Re: XML literals

XML literals
  ----- Original Message ----- 
  From: ext pat hayes 
  To: Brian_McBride ; Jeremy Carroll ; Graham Klyne 
  Cc: w3c-rdfcore-wg@w3.org ; Peter F. Patel-Schneider 
  Sent: 01 August, 2003 06:41
  Subject: XML literals


  Gentlemen:


  I am completely sick of all these debates about XML literals. 

Join the club ;-)
  Allow me to suggest a possible solution, along the lines suggested by Peter, which will serve to resolve them without making any substantial changes to the current RDF design and to everyone's general satisfaction.  This is a wording change to the Concepts document; I do not believe it amounts to any real change in our current design, and may be easier to follow.


  1. Concepts section 5.1 modified as follows (change starts at ***)
  .....


  Such content is indicated in an RDF graph using a typed literal  whose datatype is a special built-in datatype rdf:XMLLiteral ,  defined as follows.
  A URI reference for identifying this datatype
  is http://www.w3.org/1999/02/22-rdf-syntax-ns#XMLLiteral .
  The lexical space is the set of all strings which:
  are well-balanced, self-contained XML data [ XML ];
  correspond to exclusive Canonical XML (with comments, with empty InclusiveNamespaces PrefixList )[XML-XC14N] ;
  when embedded between an arbitrary XML start tag and an end tag form a document conforming to XML Namespaces [XML-NS]
  ***

Fine so far (i.e. the unchanged bit ;-)

  The value space is some set of entities, called XML values, which is:
  disjoint from the lexical space

OK.
  disjoint from the value space of any XML schema datatype (refer XSD)

Debatable, and we should be careful about making this claim. Better to say nothing
than something that may end up biting us later.

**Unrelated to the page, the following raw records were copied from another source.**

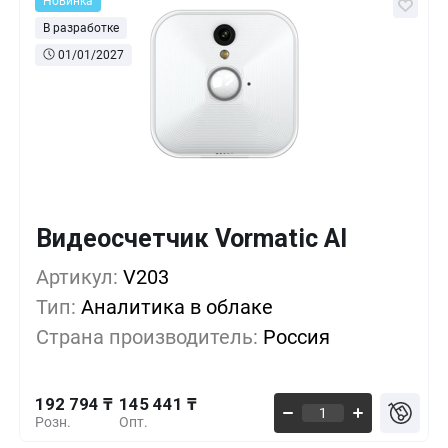
Новинка
В разработке
01/01/2027
Видеосчетчик Vormatic AI
Кол-во
Выгода
За 1 шт.
192 794 ₸
1+
0%
Артикул:
V203
Тип:
Аналитика в облаке
172 500 ₸
5+
-10%
Страна производитель:
Россия
152 206 ₸
10+
-21%
192 794 ₸
145 441 ₸
Розн.
Опт.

  disjoint from the set of Unicode character strings (refer Unicode)

Maybe.  

  in 1:1 correspondence with the lexical space.
Right.
  The exact nature of XML values is not specified.

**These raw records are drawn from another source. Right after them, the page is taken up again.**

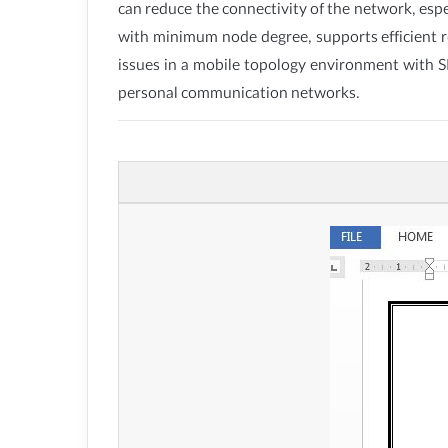
can reduce the connectivity of the network, espe
with minimum node degree, supports efficient r
issues in a mobile topology environment with S
personal communication networks.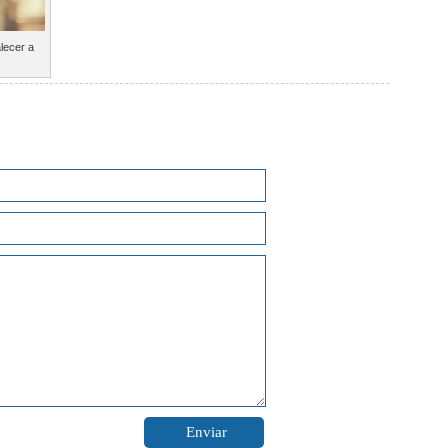
lecer a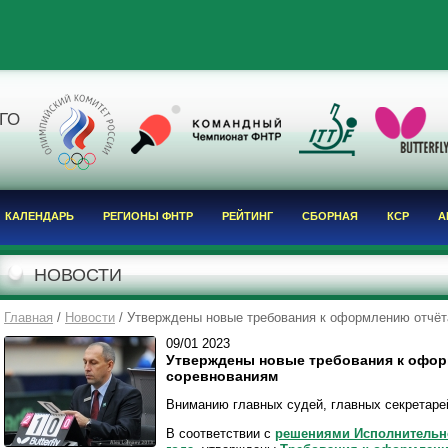
Я
ГО
КАЛЕНДАРЬ
РЕГИОНЫ ФНТР
РЕЙТИНГ
СБОРНАЯ
КСР
А
НОВОСТИ
Главная
/
Новости
/ Утверждены новые требования к оформлению отчёта
09/01
2023
Утверждены новые требования к офор
соревнованиям
Вниманию главных судей, главных секретарей
В соответствии с
решениями Исполнительно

No. This bothers me. Alot.

It is our responsibility to define what the values of XML Literals are.
It's *our* datatype, and no'one else should have to define it,  or guess.

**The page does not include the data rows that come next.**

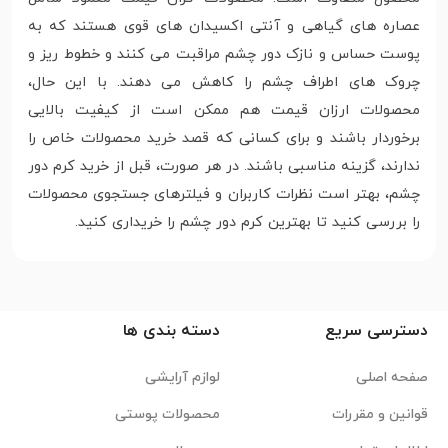
عصاره های گیاهی و آنتی اکسیدان های قوی هستند که به
پوست حساس و نازک دور چشم مراقبت می کنند و خطوط ریز و
چروک های اطراف چشم را کاهش می دهند. با این حال،
محصولات ارزان قیمت هم ممکن است از کیفیت بالایی
برخوردار باشند و برای کسانی که قصد خرید محصولات خاص را
ندارند، گزینه مناسبی باشند. در هر صورت، قبل از خرید کرم دور
چشم، بهتر است نظرات کاربران و فیلترهای جستجوی محصولات
را بررسی کنید تا بهترین کرم دور چشم را خریداری کنید.
دسترسی سریع
دسته بندی ها
صفحه اصلی
لوازم آرایشی
قوانین و مقررات
محصولات پوستی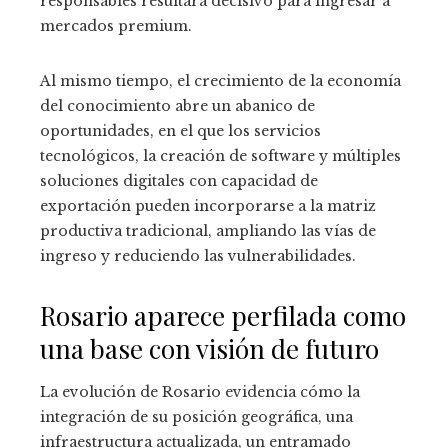
responsables resultará decisivo para ingresar a
mercados premium.
Al mismo tiempo, el crecimiento de la economía
del conocimiento abre un abanico de
oportunidades, en el que los servicios
tecnológicos, la creación de software y múltiples
soluciones digitales con capacidad de
exportación pueden incorporarse a la matriz
productiva tradicional, ampliando las vías de
ingreso y reduciendo las vulnerabilidades.
Rosario aparece perfilada como
una base con visión de futuro
La evolución de Rosario evidencia cómo la
integración de su posición geográfica, una
infraestructura actualizada, un entramado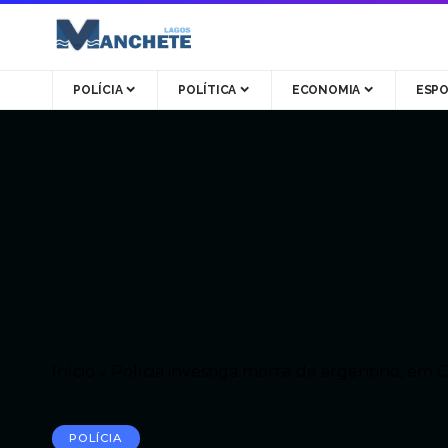
POLÍCIA
POLÍTICA
ECONOMIA
ESP
Início
»
Polícia investiga morte de argentino, em C
POLÍCIA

Taking this position is irresponsible, at best.

We can either take the present position, whereby XML literals have
lexical forms constituting canonical XML fragments encoded as
Unicode strings and values constituting the lexical form in UTF-8.

Or, if that bothers I18N, we could take a position whereby XML literals 
have  lexical forms constituting canonical XML fragments encoded as
Unicode strings and values corresponding to infosets.

This latter option has always struck me as the correct solution, as
after all, that's really what we're talking about, XML documents, 
not just uninterpreted sequences of characters, and is not the
very point of the Infoset spec to provide a consistent interpretation
of sequences of characters in terms of XML?

I've never understood the opposition to having a value space
consisting of infosets. I wish someone would tell me what significant
problem or issue I'm missing...

--

At the very least, we *must* define what the value space of rdfs:XMLLiteral
is.  We can't simply cop out.

Patrick

Received on Friday, 1 August 2003 03:07:27 UTC